→ **Exercise data**
+++
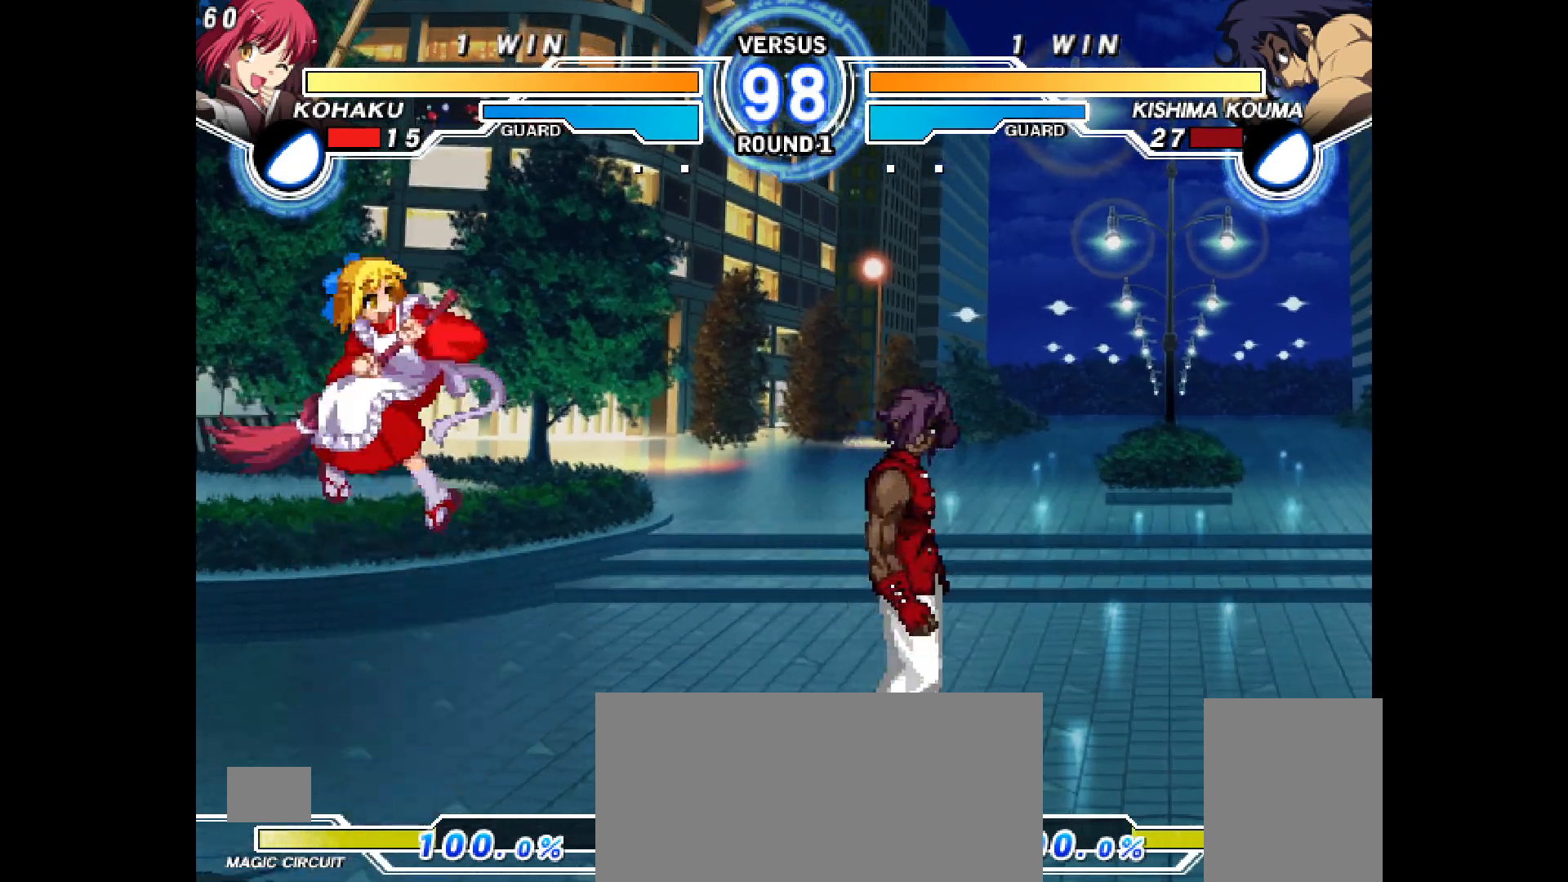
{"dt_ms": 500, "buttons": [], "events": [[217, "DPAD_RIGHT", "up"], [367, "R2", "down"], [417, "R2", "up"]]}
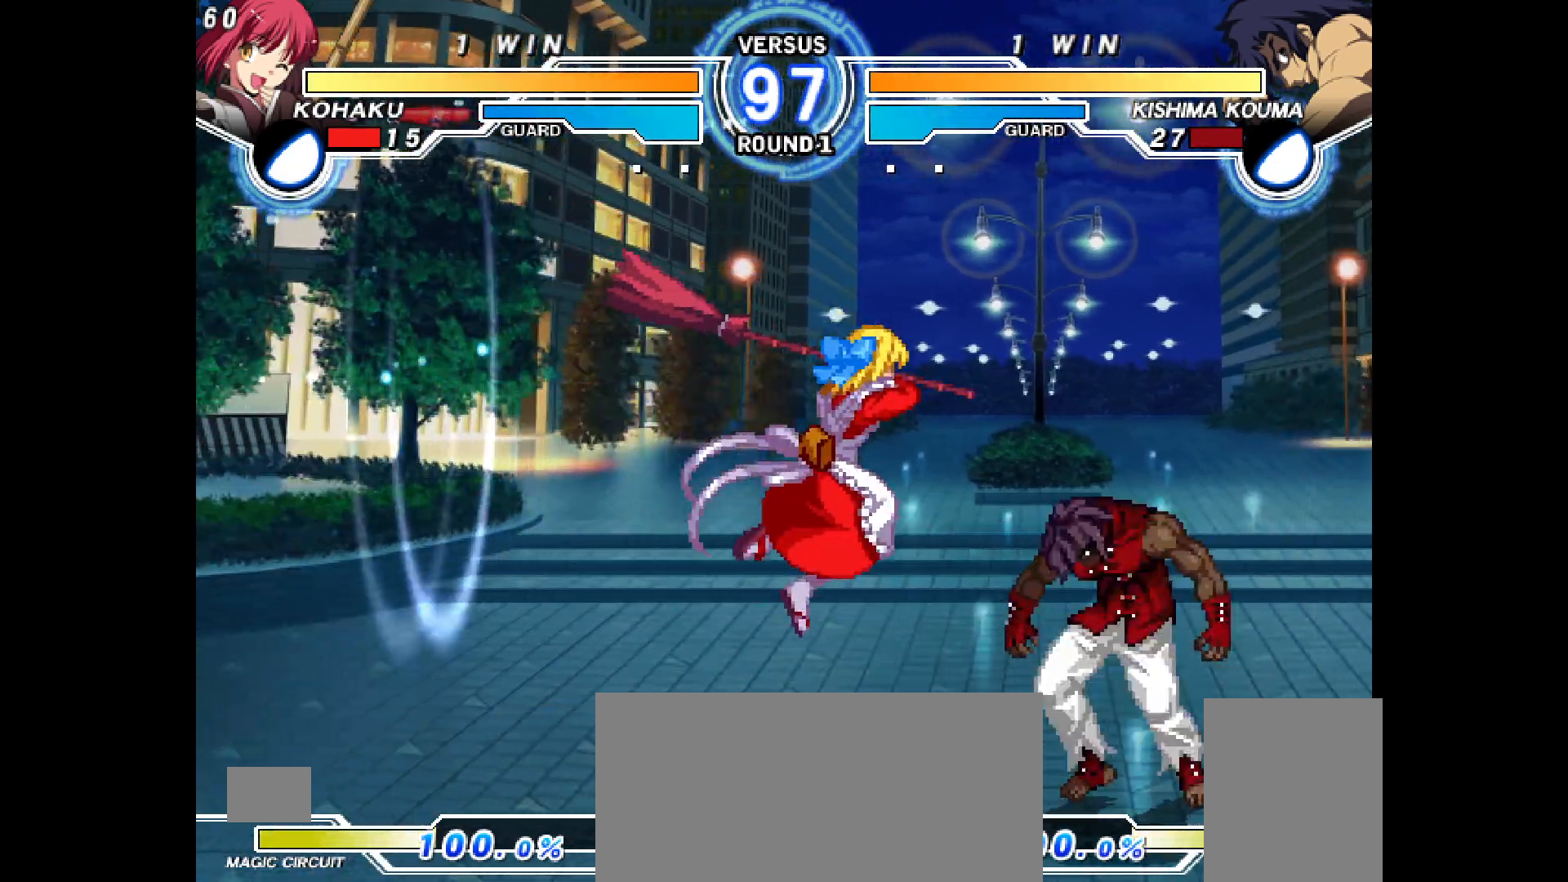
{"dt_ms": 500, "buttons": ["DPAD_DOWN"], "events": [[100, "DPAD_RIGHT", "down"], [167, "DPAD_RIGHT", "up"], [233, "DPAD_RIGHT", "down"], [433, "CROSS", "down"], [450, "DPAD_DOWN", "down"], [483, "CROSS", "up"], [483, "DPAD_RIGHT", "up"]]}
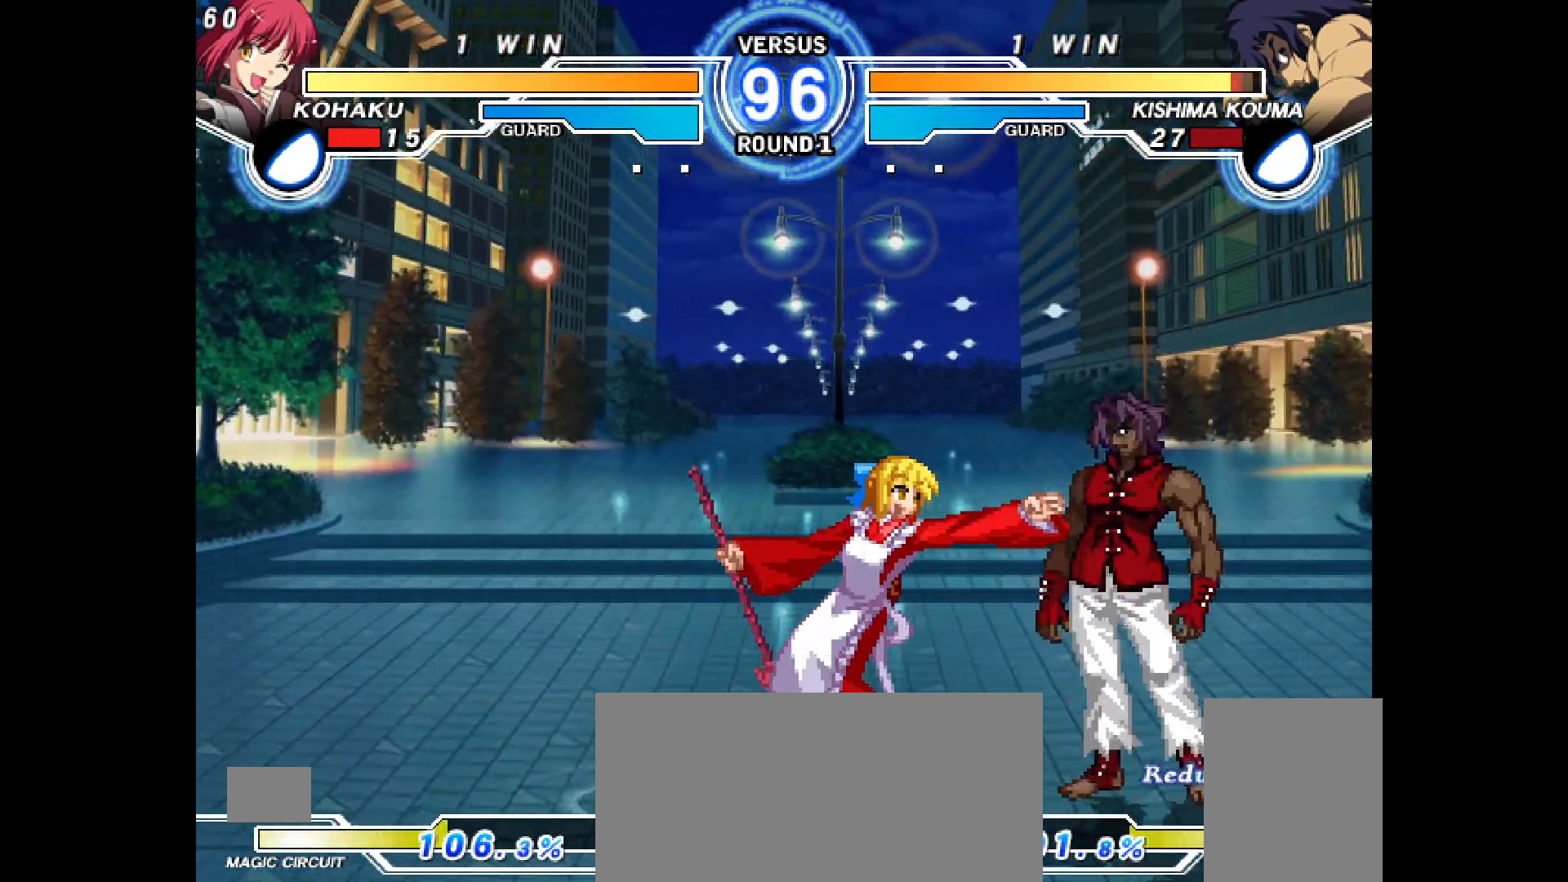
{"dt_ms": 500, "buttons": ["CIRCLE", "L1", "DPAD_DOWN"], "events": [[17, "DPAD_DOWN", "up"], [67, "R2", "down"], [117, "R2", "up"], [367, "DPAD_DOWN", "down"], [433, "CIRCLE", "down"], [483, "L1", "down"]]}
+++
→ **Problem description**
An exact retyping of the material, minus the pictures, is the required answer.

→ **Task answer**
{"dt_ms": 500, "buttons": [], "events": [[217, "DPAD_RIGHT", "up"], [367, "R2", "down"], [417, "R2", "up"]]}
{"dt_ms": 500, "buttons": ["DPAD_DOWN"], "events": [[100, "DPAD_RIGHT", "down"], [167, "DPAD_RIGHT", "up"], [233, "DPAD_RIGHT", "down"], [433, "CROSS", "down"], [450, "DPAD_DOWN", "down"], [483, "CROSS", "up"], [483, "DPAD_RIGHT", "up"]]}
{"dt_ms": 500, "buttons": ["CIRCLE", "L1", "DPAD_DOWN"], "events": [[17, "DPAD_DOWN", "up"], [67, "R2", "down"], [117, "R2", "up"], [367, "DPAD_DOWN", "down"], [433, "CIRCLE", "down"], [483, "L1", "down"]]}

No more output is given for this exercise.